§ Provided records:
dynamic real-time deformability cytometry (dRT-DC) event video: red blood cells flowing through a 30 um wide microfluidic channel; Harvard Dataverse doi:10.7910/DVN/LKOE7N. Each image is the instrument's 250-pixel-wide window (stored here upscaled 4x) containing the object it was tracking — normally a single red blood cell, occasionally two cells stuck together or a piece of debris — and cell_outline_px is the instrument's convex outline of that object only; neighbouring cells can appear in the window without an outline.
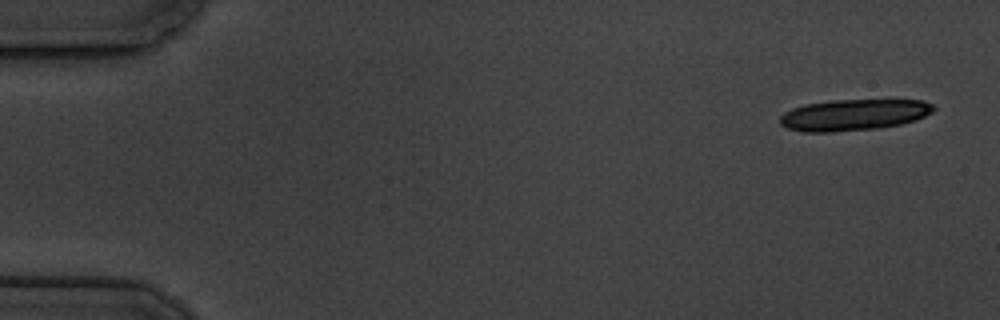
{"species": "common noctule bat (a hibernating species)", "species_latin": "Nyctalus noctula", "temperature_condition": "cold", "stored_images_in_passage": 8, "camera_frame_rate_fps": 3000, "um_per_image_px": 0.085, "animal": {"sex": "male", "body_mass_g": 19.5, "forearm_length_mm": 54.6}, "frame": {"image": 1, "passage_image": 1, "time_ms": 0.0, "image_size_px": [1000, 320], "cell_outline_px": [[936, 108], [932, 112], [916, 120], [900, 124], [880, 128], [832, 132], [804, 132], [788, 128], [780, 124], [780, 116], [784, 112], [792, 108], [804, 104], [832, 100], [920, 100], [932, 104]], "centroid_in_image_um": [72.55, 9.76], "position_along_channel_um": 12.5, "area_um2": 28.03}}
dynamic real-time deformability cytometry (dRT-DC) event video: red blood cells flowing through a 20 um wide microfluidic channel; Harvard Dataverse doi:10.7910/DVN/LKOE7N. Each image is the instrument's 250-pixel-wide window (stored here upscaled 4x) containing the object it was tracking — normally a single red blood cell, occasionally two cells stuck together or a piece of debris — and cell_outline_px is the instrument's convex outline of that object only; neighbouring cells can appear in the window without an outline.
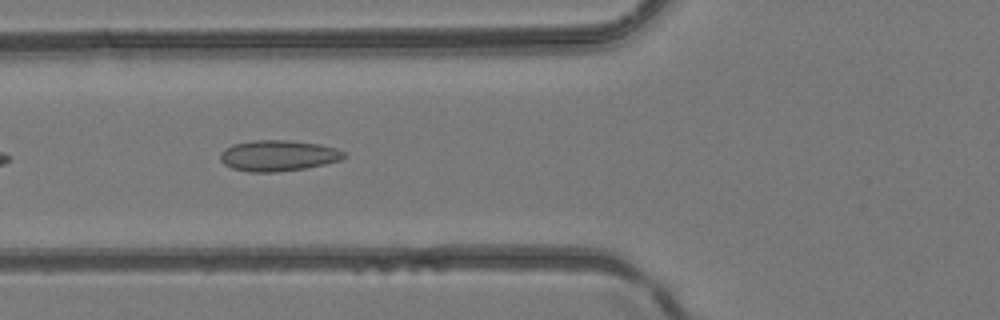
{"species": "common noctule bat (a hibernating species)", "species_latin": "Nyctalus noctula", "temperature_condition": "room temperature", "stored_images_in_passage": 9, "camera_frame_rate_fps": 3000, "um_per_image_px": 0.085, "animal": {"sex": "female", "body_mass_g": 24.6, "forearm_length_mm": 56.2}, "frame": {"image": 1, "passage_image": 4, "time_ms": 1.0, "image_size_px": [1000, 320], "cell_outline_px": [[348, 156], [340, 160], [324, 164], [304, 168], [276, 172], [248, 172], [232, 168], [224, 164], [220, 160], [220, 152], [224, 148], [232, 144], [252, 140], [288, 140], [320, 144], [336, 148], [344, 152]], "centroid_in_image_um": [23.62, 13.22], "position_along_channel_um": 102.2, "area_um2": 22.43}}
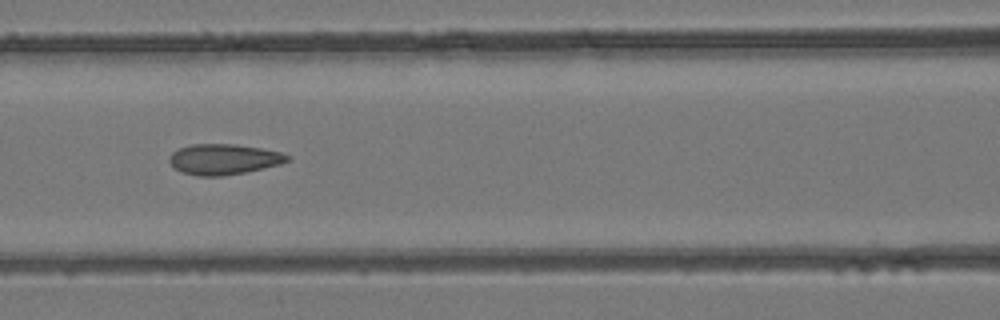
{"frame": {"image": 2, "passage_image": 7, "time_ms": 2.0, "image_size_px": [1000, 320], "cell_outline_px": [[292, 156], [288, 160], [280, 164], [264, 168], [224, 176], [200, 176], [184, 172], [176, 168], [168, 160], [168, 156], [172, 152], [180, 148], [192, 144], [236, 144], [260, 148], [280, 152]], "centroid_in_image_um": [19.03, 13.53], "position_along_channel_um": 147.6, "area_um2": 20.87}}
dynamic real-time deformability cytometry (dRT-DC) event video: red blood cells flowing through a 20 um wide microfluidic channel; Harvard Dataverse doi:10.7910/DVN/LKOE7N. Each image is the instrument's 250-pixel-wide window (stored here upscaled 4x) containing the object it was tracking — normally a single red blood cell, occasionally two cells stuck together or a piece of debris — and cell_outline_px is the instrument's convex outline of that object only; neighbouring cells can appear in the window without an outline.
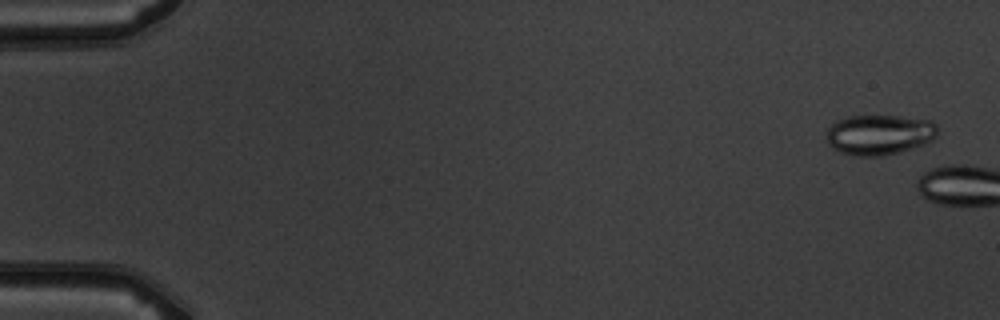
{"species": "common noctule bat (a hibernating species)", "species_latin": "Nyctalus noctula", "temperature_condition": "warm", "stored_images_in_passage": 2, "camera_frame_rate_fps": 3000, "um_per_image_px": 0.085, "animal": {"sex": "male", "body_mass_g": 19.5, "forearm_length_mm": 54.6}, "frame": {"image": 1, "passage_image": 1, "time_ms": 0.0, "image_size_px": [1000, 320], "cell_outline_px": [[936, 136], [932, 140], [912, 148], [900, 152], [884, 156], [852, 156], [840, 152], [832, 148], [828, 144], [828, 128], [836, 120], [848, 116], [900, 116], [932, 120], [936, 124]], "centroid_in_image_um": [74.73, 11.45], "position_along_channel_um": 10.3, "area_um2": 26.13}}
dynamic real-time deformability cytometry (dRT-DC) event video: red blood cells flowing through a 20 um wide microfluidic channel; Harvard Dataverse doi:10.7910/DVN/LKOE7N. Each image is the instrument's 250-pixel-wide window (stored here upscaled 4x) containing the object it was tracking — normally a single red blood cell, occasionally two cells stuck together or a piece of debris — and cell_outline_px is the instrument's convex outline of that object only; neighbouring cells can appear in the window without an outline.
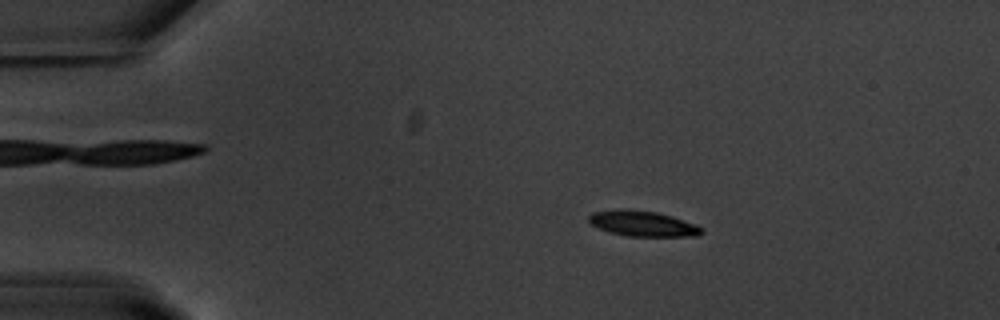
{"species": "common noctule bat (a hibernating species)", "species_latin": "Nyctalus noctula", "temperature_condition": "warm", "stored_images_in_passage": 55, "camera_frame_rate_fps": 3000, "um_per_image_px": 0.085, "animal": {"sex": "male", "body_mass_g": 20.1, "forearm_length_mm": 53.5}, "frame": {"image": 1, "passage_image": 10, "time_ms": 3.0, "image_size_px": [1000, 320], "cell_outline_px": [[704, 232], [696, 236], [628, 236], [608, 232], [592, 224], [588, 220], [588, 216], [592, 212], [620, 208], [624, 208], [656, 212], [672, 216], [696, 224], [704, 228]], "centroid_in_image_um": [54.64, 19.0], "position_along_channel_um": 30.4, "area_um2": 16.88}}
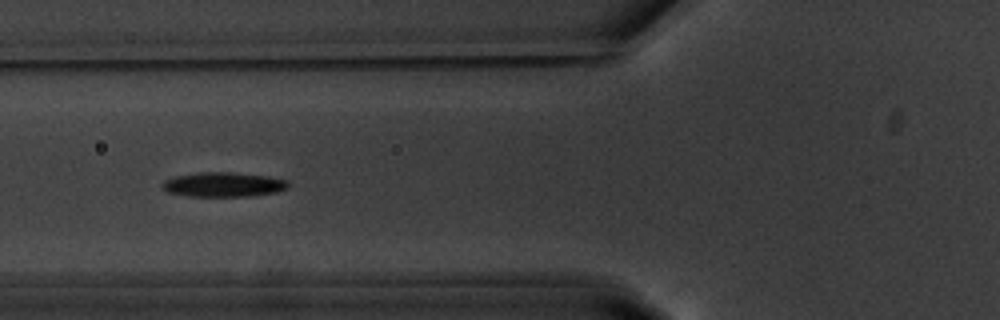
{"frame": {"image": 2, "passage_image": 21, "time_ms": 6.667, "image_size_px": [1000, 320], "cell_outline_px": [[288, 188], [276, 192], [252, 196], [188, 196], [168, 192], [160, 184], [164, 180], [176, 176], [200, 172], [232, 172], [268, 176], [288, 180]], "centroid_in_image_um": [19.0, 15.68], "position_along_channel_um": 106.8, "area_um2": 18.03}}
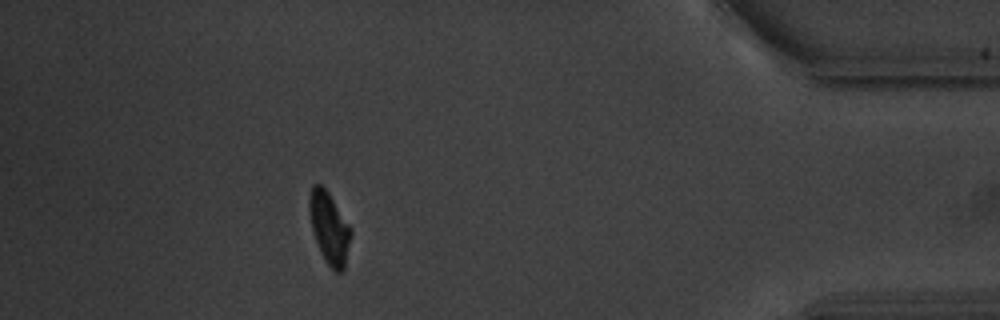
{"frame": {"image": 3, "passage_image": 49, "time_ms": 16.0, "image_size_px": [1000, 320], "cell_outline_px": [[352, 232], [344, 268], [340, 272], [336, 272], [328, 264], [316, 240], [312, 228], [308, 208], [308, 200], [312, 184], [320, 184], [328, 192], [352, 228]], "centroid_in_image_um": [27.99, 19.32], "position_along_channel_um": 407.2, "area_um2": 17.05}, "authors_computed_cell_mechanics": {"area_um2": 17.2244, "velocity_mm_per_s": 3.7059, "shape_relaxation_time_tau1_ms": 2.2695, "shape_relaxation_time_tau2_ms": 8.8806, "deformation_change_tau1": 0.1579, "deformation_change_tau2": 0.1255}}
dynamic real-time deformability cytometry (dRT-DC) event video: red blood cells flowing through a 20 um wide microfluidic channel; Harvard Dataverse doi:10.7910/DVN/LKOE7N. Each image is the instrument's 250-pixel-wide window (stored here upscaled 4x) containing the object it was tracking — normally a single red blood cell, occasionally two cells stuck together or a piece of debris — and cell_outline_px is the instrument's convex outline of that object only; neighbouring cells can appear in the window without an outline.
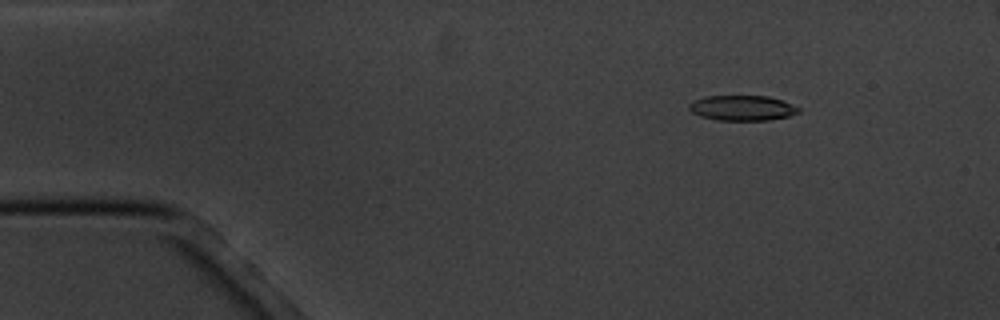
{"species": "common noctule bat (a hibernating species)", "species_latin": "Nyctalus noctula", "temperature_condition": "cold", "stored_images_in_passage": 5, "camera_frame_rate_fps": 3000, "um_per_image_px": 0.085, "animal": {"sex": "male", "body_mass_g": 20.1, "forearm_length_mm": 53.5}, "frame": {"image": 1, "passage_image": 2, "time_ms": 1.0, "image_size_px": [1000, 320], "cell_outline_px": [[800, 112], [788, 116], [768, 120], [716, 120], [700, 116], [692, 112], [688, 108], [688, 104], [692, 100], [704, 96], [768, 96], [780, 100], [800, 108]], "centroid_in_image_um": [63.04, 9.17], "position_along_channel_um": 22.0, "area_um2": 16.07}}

§ What to produce:
Leave the pictures out and write out every entry exactly as given.

§ Worked solution:
dynamic real-time deformability cytometry (dRT-DC) event video: red blood cells flowing through a 30 um wide microfluidic channel; Harvard Dataverse doi:10.7910/DVN/LKOE7N. Each image is the instrument's 250-pixel-wide window (stored here upscaled 4x) containing the object it was tracking — normally a single red blood cell, occasionally two cells stuck together or a piece of debris — and cell_outline_px is the instrument's convex outline of that object only; neighbouring cells can appear in the window without an outline.
{"species": "common noctule bat (a hibernating species)", "species_latin": "Nyctalus noctula", "temperature_condition": "cold", "stored_images_in_passage": 8, "camera_frame_rate_fps": 3000, "um_per_image_px": 0.085, "animal": {"sex": "male", "body_mass_g": 19.5, "forearm_length_mm": 54.6}, "frame": {"image": 1, "passage_image": 1, "time_ms": 0.0, "image_size_px": [1000, 320], "cell_outline_px": [[936, 108], [932, 112], [916, 120], [900, 124], [880, 128], [832, 132], [804, 132], [788, 128], [780, 124], [780, 116], [784, 112], [792, 108], [804, 104], [832, 100], [920, 100], [932, 104]], "centroid_in_image_um": [72.55, 9.76], "position_along_channel_um": 12.5, "area_um2": 28.03}}
dynamic real-time deformability cytometry (dRT-DC) event video: red blood cells flowing through a 20 um wide microfluidic channel; Harvard Dataverse doi:10.7910/DVN/LKOE7N. Each image is the instrument's 250-pixel-wide window (stored here upscaled 4x) containing the object it was tracking — normally a single red blood cell, occasionally two cells stuck together or a piece of debris — and cell_outline_px is the instrument's convex outline of that object only; neighbouring cells can appear in the window without an outline.
{"species": "common noctule bat (a hibernating species)", "species_latin": "Nyctalus noctula", "temperature_condition": "room temperature", "stored_images_in_passage": 9, "camera_frame_rate_fps": 3000, "um_per_image_px": 0.085, "animal": {"sex": "female", "body_mass_g": 24.6, "forearm_length_mm": 56.2}, "frame": {"image": 1, "passage_image": 4, "time_ms": 1.0, "image_size_px": [1000, 320], "cell_outline_px": [[348, 156], [340, 160], [324, 164], [304, 168], [276, 172], [248, 172], [232, 168], [224, 164], [220, 160], [220, 152], [224, 148], [232, 144], [252, 140], [288, 140], [320, 144], [336, 148], [344, 152]], "centroid_in_image_um": [23.62, 13.22], "position_along_channel_um": 102.2, "area_um2": 22.43}}
{"frame": {"image": 2, "passage_image": 7, "time_ms": 2.0, "image_size_px": [1000, 320], "cell_outline_px": [[292, 156], [288, 160], [280, 164], [264, 168], [224, 176], [200, 176], [184, 172], [176, 168], [168, 160], [168, 156], [172, 152], [180, 148], [192, 144], [236, 144], [260, 148], [280, 152]], "centroid_in_image_um": [19.03, 13.53], "position_along_channel_um": 147.6, "area_um2": 20.87}}
dynamic real-time deformability cytometry (dRT-DC) event video: red blood cells flowing through a 20 um wide microfluidic channel; Harvard Dataverse doi:10.7910/DVN/LKOE7N. Each image is the instrument's 250-pixel-wide window (stored here upscaled 4x) containing the object it was tracking — normally a single red blood cell, occasionally two cells stuck together or a piece of debris — and cell_outline_px is the instrument's convex outline of that object only; neighbouring cells can appear in the window without an outline.
{"species": "common noctule bat (a hibernating species)", "species_latin": "Nyctalus noctula", "temperature_condition": "warm", "stored_images_in_passage": 2, "camera_frame_rate_fps": 3000, "um_per_image_px": 0.085, "animal": {"sex": "male", "body_mass_g": 19.5, "forearm_length_mm": 54.6}, "frame": {"image": 1, "passage_image": 1, "time_ms": 0.0, "image_size_px": [1000, 320], "cell_outline_px": [[936, 136], [932, 140], [912, 148], [900, 152], [884, 156], [852, 156], [840, 152], [832, 148], [828, 144], [828, 128], [836, 120], [848, 116], [900, 116], [932, 120], [936, 124]], "centroid_in_image_um": [74.73, 11.45], "position_along_channel_um": 10.3, "area_um2": 26.13}}
dynamic real-time deformability cytometry (dRT-DC) event video: red blood cells flowing through a 20 um wide microfluidic channel; Harvard Dataverse doi:10.7910/DVN/LKOE7N. Each image is the instrument's 250-pixel-wide window (stored here upscaled 4x) containing the object it was tracking — normally a single red blood cell, occasionally two cells stuck together or a piece of debris — and cell_outline_px is the instrument's convex outline of that object only; neighbouring cells can appear in the window without an outline.
{"species": "common noctule bat (a hibernating species)", "species_latin": "Nyctalus noctula", "temperature_condition": "warm", "stored_images_in_passage": 55, "camera_frame_rate_fps": 3000, "um_per_image_px": 0.085, "animal": {"sex": "male", "body_mass_g": 20.1, "forearm_length_mm": 53.5}, "frame": {"image": 1, "passage_image": 10, "time_ms": 3.0, "image_size_px": [1000, 320], "cell_outline_px": [[704, 232], [696, 236], [628, 236], [608, 232], [592, 224], [588, 220], [588, 216], [592, 212], [620, 208], [624, 208], [656, 212], [672, 216], [696, 224], [704, 228]], "centroid_in_image_um": [54.64, 19.0], "position_along_channel_um": 30.4, "area_um2": 16.88}}
{"frame": {"image": 2, "passage_image": 21, "time_ms": 6.667, "image_size_px": [1000, 320], "cell_outline_px": [[288, 188], [276, 192], [252, 196], [188, 196], [168, 192], [160, 184], [164, 180], [176, 176], [200, 172], [232, 172], [268, 176], [288, 180]], "centroid_in_image_um": [19.0, 15.68], "position_along_channel_um": 106.8, "area_um2": 18.03}}
{"frame": {"image": 3, "passage_image": 49, "time_ms": 16.0, "image_size_px": [1000, 320], "cell_outline_px": [[352, 232], [344, 268], [340, 272], [336, 272], [328, 264], [316, 240], [312, 228], [308, 208], [308, 200], [312, 184], [320, 184], [328, 192], [352, 228]], "centroid_in_image_um": [27.99, 19.32], "position_along_channel_um": 407.2, "area_um2": 17.05}, "authors_computed_cell_mechanics": {"area_um2": 17.2244, "velocity_mm_per_s": 3.7059, "shape_relaxation_time_tau1_ms": 2.2695, "shape_relaxation_time_tau2_ms": 8.8806, "deformation_change_tau1": 0.1579, "deformation_change_tau2": 0.1255}}
dynamic real-time deformability cytometry (dRT-DC) event video: red blood cells flowing through a 20 um wide microfluidic channel; Harvard Dataverse doi:10.7910/DVN/LKOE7N. Each image is the instrument's 250-pixel-wide window (stored here upscaled 4x) containing the object it was tracking — normally a single red blood cell, occasionally two cells stuck together or a piece of debris — and cell_outline_px is the instrument's convex outline of that object only; neighbouring cells can appear in the window without an outline.
{"species": "common noctule bat (a hibernating species)", "species_latin": "Nyctalus noctula", "temperature_condition": "cold", "stored_images_in_passage": 5, "camera_frame_rate_fps": 3000, "um_per_image_px": 0.085, "animal": {"sex": "male", "body_mass_g": 20.1, "forearm_length_mm": 53.5}, "frame": {"image": 1, "passage_image": 2, "time_ms": 1.0, "image_size_px": [1000, 320], "cell_outline_px": [[800, 112], [788, 116], [768, 120], [716, 120], [700, 116], [692, 112], [688, 108], [688, 104], [692, 100], [704, 96], [768, 96], [780, 100], [800, 108]], "centroid_in_image_um": [63.04, 9.17], "position_along_channel_um": 22.0, "area_um2": 16.07}}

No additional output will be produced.